In March 2006, a teacher in Yamanashi Prefecture was murdered by a student who had graduated from the school 24 years prior. Fifty-nine year old Yuji Iwama was found dead of multiple stab wounds. The perpetrator’s name was not released because he was determined to be mentally ill.
The man who suffered from persecution complex and paranoia felt that he was wrongly disciplined the day before his graduation in 1982. He held the grudge all those years and chose to act on them by going to Iwama’s home armed with a survival knife.
The story has come into the news recently because the death has been designated as a “death in the line of duty” instead of a murder. Iwama’s widow Tsunemi wants justice, and wants her husband’s murder recognized as just that, a murder. (thanks to “LB” in comment section for the correction. the struck-through sentence above should read as below)
The death was at first ruled unrelated to work, but the victim’s widow, Tsunemi, successfully appealed to have it ruled a work related catastrophe (“komusaigai” in Japanese).
This is the kind of news that really fascinates me about Japan. Here’s the story told a different way:
Teacher yells at student. Student who may have had some problems before, and underlying persecution complex issues feels even more persecuted. 24 years later he kills the teacher in his home.
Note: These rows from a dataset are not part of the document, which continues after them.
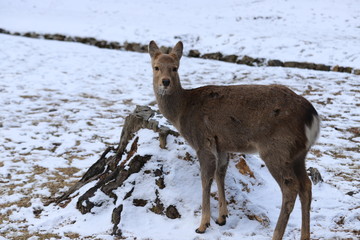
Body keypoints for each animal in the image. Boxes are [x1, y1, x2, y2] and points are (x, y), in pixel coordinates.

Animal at [148, 40, 320, 239]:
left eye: (175, 68)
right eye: (156, 67)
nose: (165, 82)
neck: (182, 113)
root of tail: (312, 116)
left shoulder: (203, 142)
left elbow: (205, 179)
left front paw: (203, 224)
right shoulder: (221, 145)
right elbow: (220, 174)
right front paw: (222, 217)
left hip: (277, 149)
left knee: (290, 188)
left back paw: (276, 235)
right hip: (299, 154)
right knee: (306, 185)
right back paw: (305, 236)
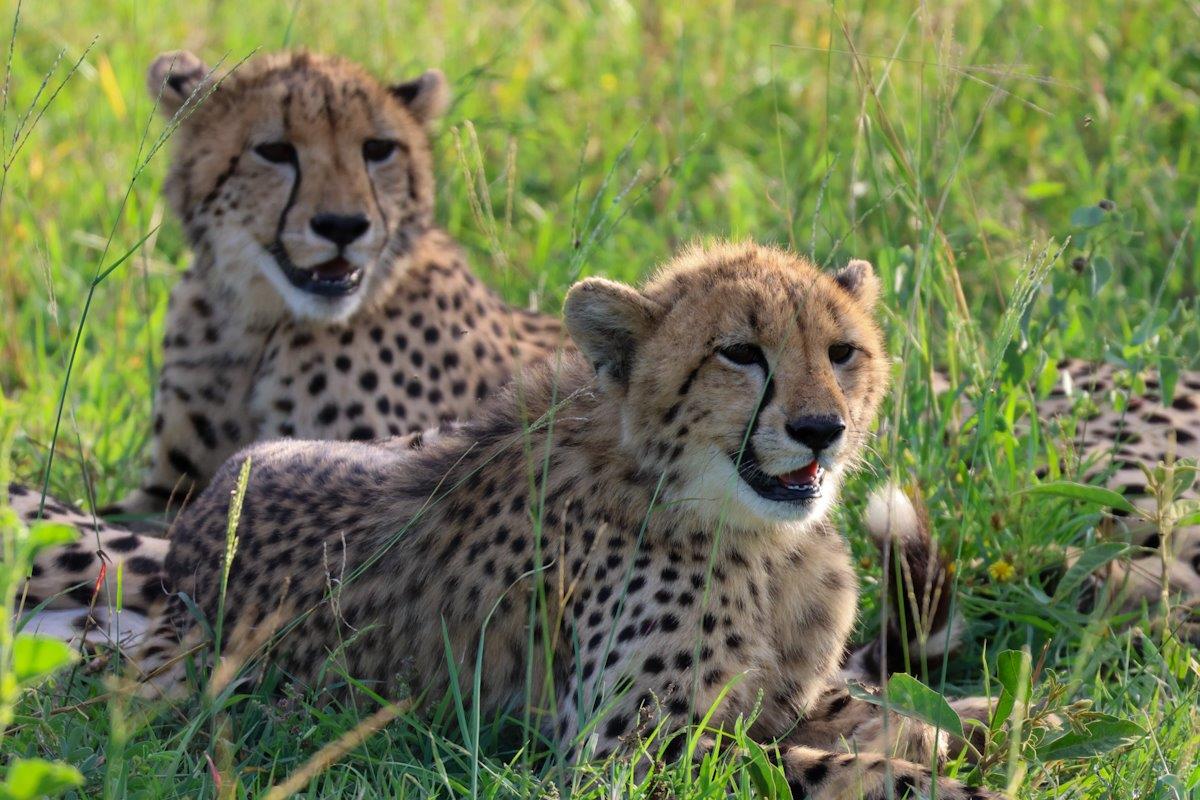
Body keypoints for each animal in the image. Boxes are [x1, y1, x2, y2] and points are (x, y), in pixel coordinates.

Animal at [13, 244, 1006, 799]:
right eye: (739, 354)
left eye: (842, 353)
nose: (820, 428)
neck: (761, 540)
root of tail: (203, 513)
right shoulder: (622, 758)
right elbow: (820, 765)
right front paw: (945, 781)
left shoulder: (779, 696)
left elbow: (865, 708)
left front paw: (960, 718)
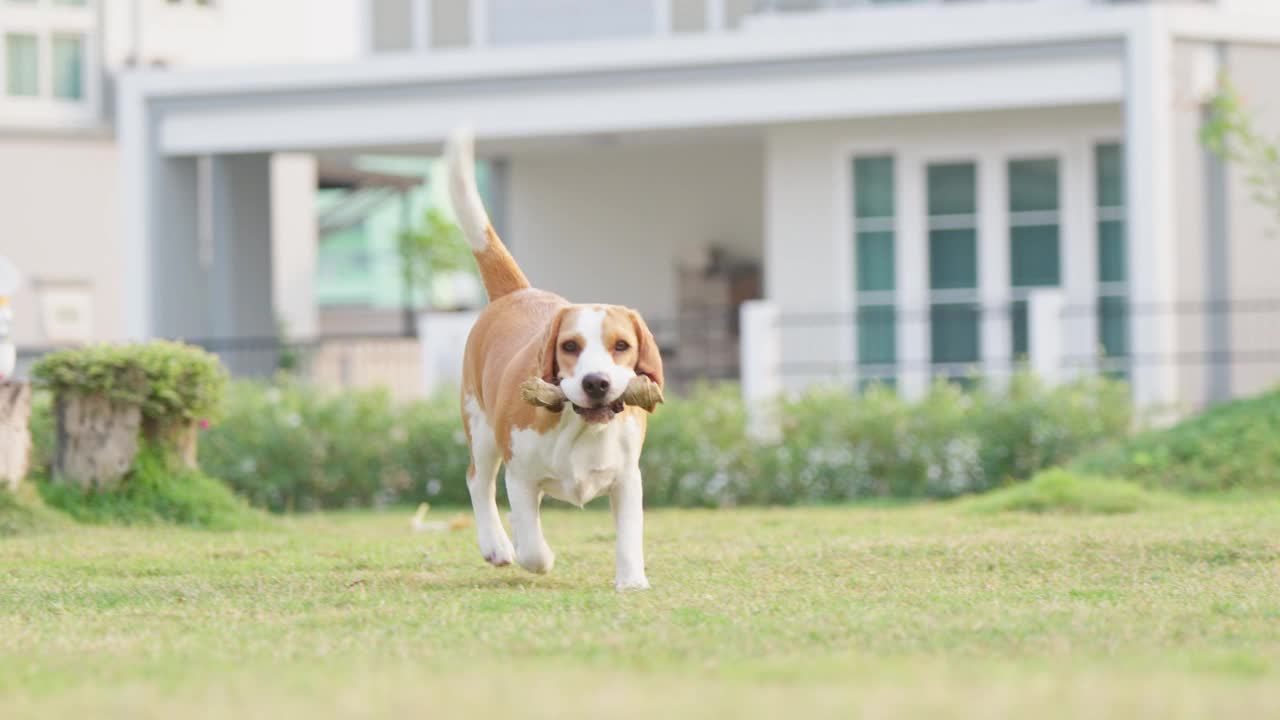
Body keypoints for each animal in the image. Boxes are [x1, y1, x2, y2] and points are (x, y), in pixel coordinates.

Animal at [448, 128, 665, 589]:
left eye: (622, 345)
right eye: (570, 346)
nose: (596, 383)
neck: (579, 427)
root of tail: (517, 292)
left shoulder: (628, 478)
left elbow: (629, 534)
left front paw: (631, 581)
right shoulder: (520, 476)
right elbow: (532, 546)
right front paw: (538, 556)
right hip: (481, 427)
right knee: (478, 481)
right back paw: (497, 544)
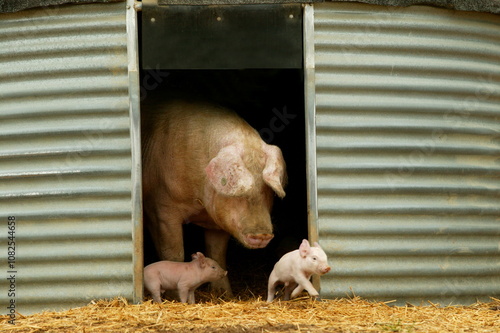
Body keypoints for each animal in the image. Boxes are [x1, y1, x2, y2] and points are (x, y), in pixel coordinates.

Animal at [143, 98, 288, 296]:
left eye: (267, 190)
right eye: (239, 190)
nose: (262, 234)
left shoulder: (218, 222)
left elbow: (217, 253)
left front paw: (224, 294)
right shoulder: (163, 208)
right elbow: (173, 253)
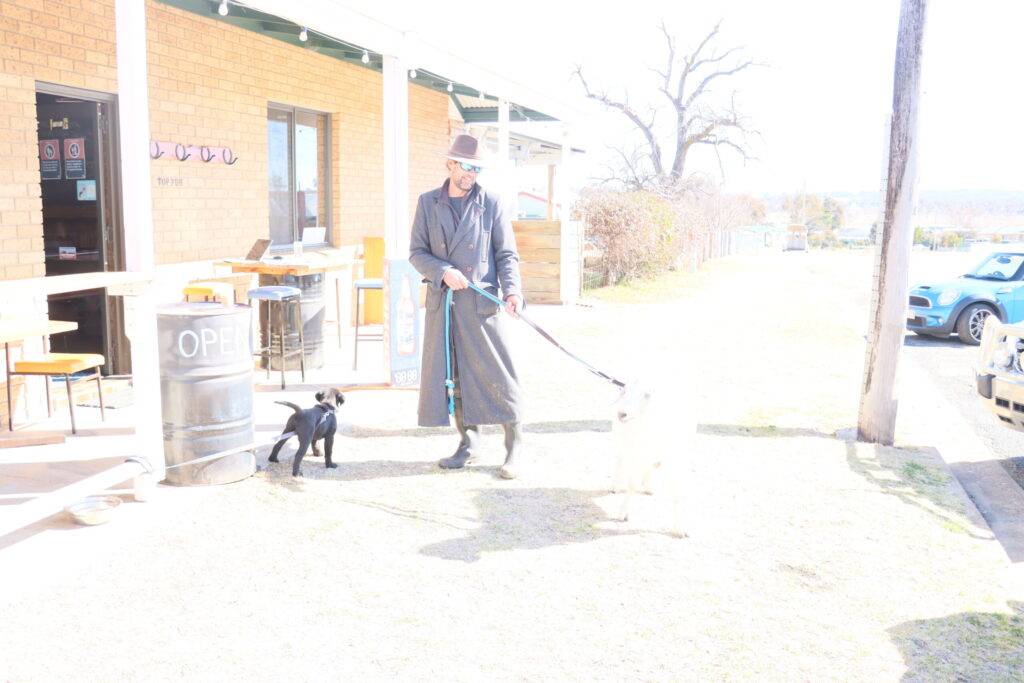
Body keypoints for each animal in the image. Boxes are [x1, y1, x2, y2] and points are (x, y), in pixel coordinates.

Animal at [610, 376, 700, 536]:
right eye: (625, 391)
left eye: (647, 394)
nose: (621, 414)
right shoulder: (635, 452)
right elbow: (632, 484)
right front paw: (623, 514)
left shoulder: (678, 457)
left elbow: (678, 490)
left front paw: (680, 528)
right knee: (620, 459)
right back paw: (616, 485)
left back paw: (648, 487)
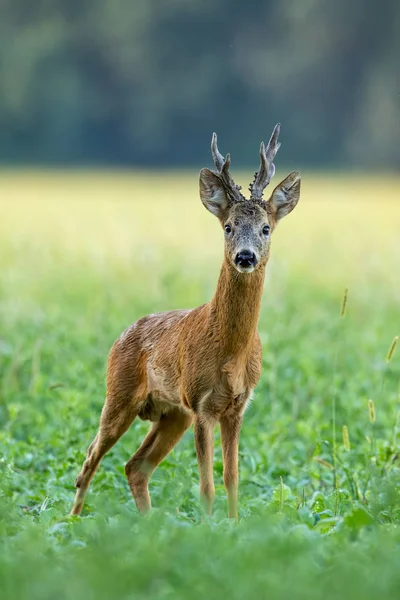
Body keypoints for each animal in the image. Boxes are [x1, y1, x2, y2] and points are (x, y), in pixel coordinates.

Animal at [71, 124, 300, 516]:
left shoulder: (237, 406)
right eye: (228, 226)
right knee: (89, 459)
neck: (230, 352)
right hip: (119, 394)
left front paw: (235, 524)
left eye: (266, 228)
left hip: (171, 414)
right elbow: (206, 486)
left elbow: (232, 479)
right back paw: (69, 521)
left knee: (134, 466)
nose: (245, 256)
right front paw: (207, 527)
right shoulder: (200, 402)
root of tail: (120, 337)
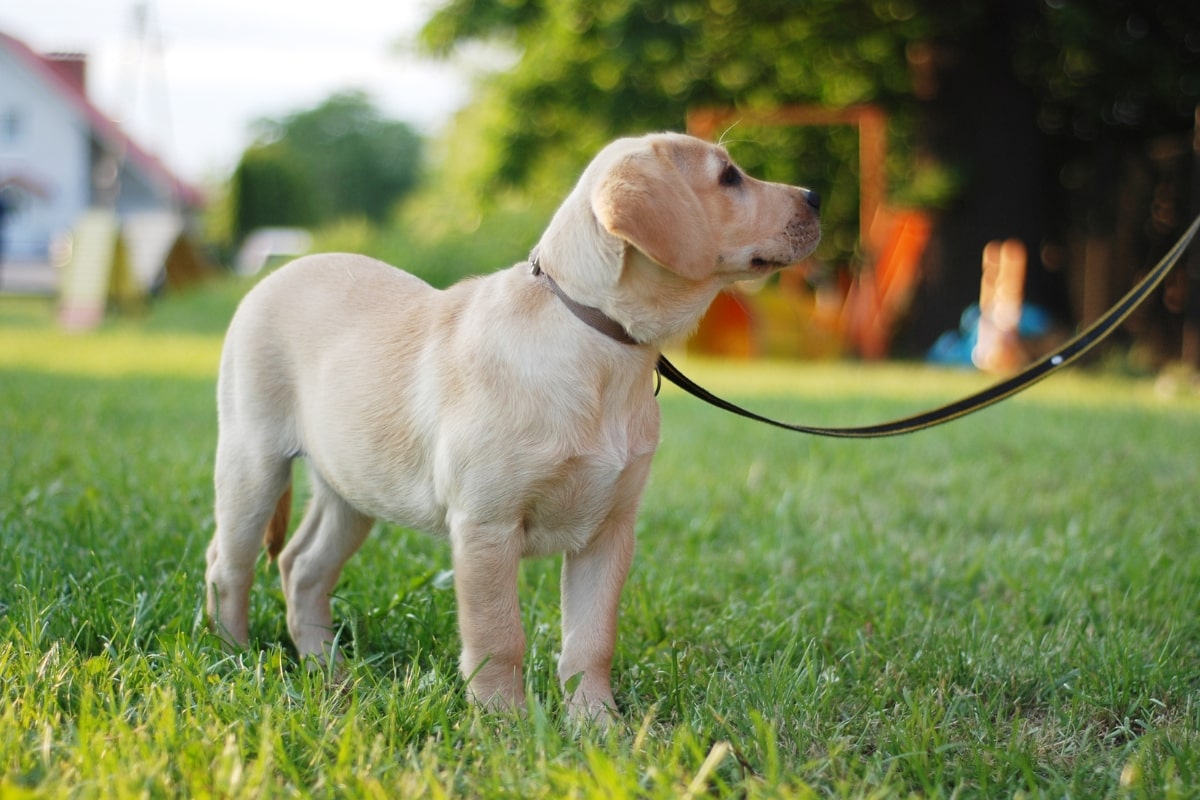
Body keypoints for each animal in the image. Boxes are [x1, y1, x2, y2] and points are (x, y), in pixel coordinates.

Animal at [208, 131, 825, 719]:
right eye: (728, 177)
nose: (816, 195)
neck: (599, 342)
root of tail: (281, 270)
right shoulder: (487, 525)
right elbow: (498, 637)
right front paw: (504, 724)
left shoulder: (611, 530)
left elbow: (591, 641)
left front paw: (597, 725)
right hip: (253, 463)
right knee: (228, 565)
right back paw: (234, 659)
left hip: (354, 486)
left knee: (302, 566)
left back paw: (329, 670)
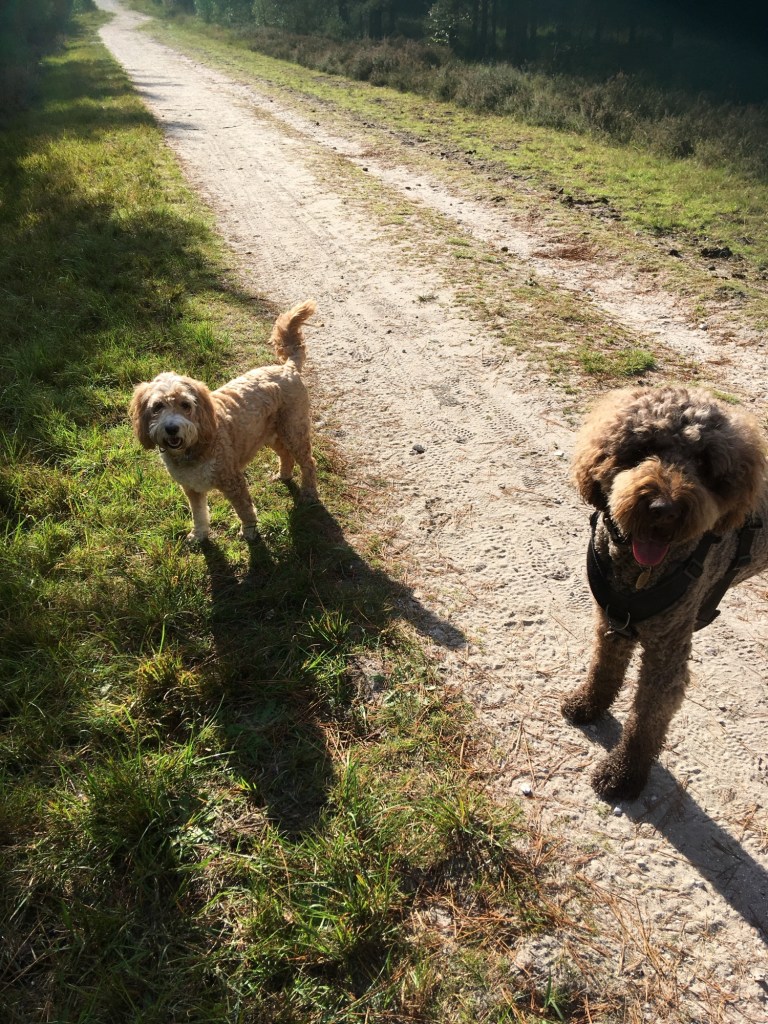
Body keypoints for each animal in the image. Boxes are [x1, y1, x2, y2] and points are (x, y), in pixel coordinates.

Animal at [129, 300, 318, 542]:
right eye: (157, 407)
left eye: (185, 405)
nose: (172, 428)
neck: (194, 446)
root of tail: (288, 368)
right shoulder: (191, 488)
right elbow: (199, 513)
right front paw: (199, 534)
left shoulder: (232, 480)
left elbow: (244, 508)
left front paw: (249, 532)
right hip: (270, 435)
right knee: (286, 455)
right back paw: (283, 475)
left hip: (294, 431)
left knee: (308, 462)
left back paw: (309, 494)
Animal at [562, 385, 768, 800]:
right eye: (644, 447)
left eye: (704, 463)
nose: (664, 509)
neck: (639, 571)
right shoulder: (612, 621)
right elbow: (603, 670)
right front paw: (589, 704)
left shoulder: (667, 653)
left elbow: (646, 721)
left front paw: (624, 775)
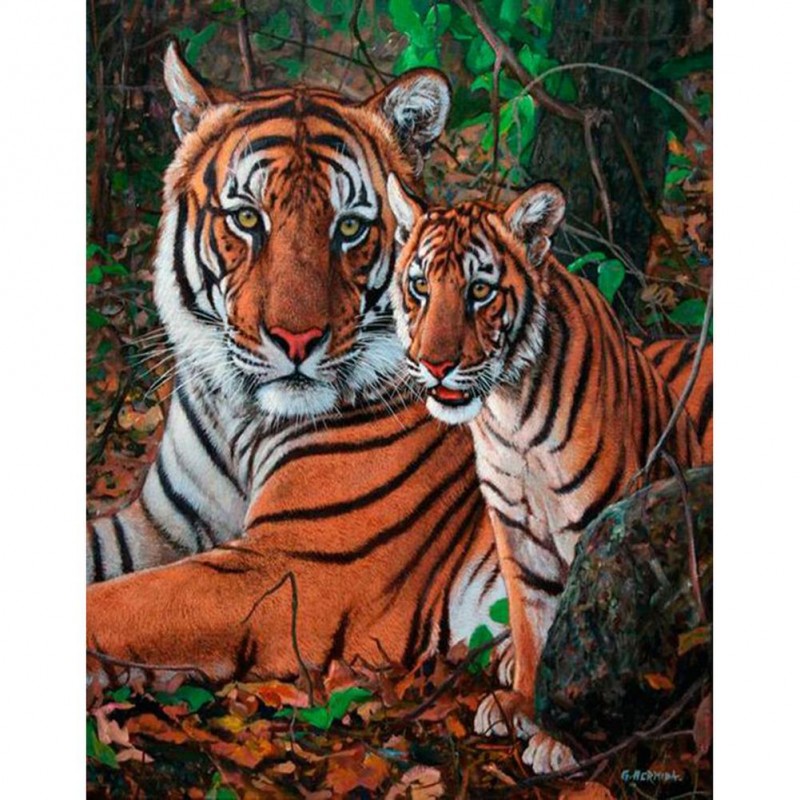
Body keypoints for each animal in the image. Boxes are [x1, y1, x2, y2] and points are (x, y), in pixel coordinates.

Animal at [86, 46, 508, 688]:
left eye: (350, 227)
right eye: (247, 219)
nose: (296, 338)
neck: (240, 416)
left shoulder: (292, 563)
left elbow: (117, 606)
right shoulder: (158, 525)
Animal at [386, 175, 712, 772]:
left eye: (480, 291)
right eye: (419, 286)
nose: (435, 364)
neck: (509, 413)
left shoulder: (599, 522)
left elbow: (588, 634)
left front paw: (562, 738)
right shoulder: (514, 525)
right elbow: (533, 616)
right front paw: (522, 703)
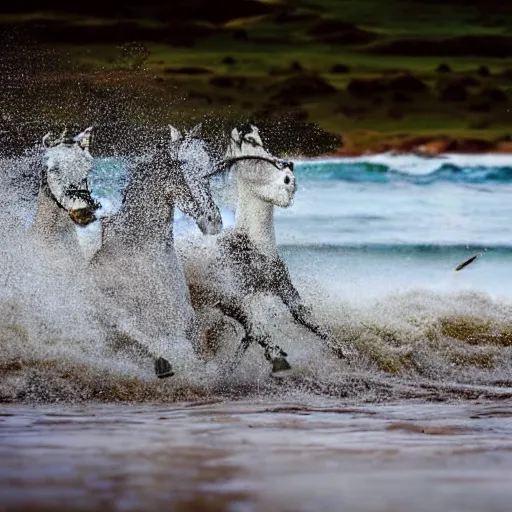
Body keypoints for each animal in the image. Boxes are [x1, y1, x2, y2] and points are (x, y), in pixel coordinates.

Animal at [178, 123, 346, 372]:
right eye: (250, 143)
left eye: (261, 141)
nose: (289, 181)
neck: (254, 249)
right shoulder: (231, 299)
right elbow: (257, 329)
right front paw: (277, 359)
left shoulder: (285, 289)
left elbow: (307, 318)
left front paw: (345, 352)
Mental problems mean no jail time for the student, now aged 42 or so. Being stabbed to death at home by a former student you haven’t seen in 24 years is an “on the job hazard”.
So if you are a college student reading this at home, considering the JET Programme, maybe you should think about this. If some kid from Japan stalks you back to your home country 20 years after you’ve left Japan, hunts you down at home, and kills you, the Ministry of Education can just shrug it’s shoulders and say, “Hey, you knew the dangers when you signed on amigo.”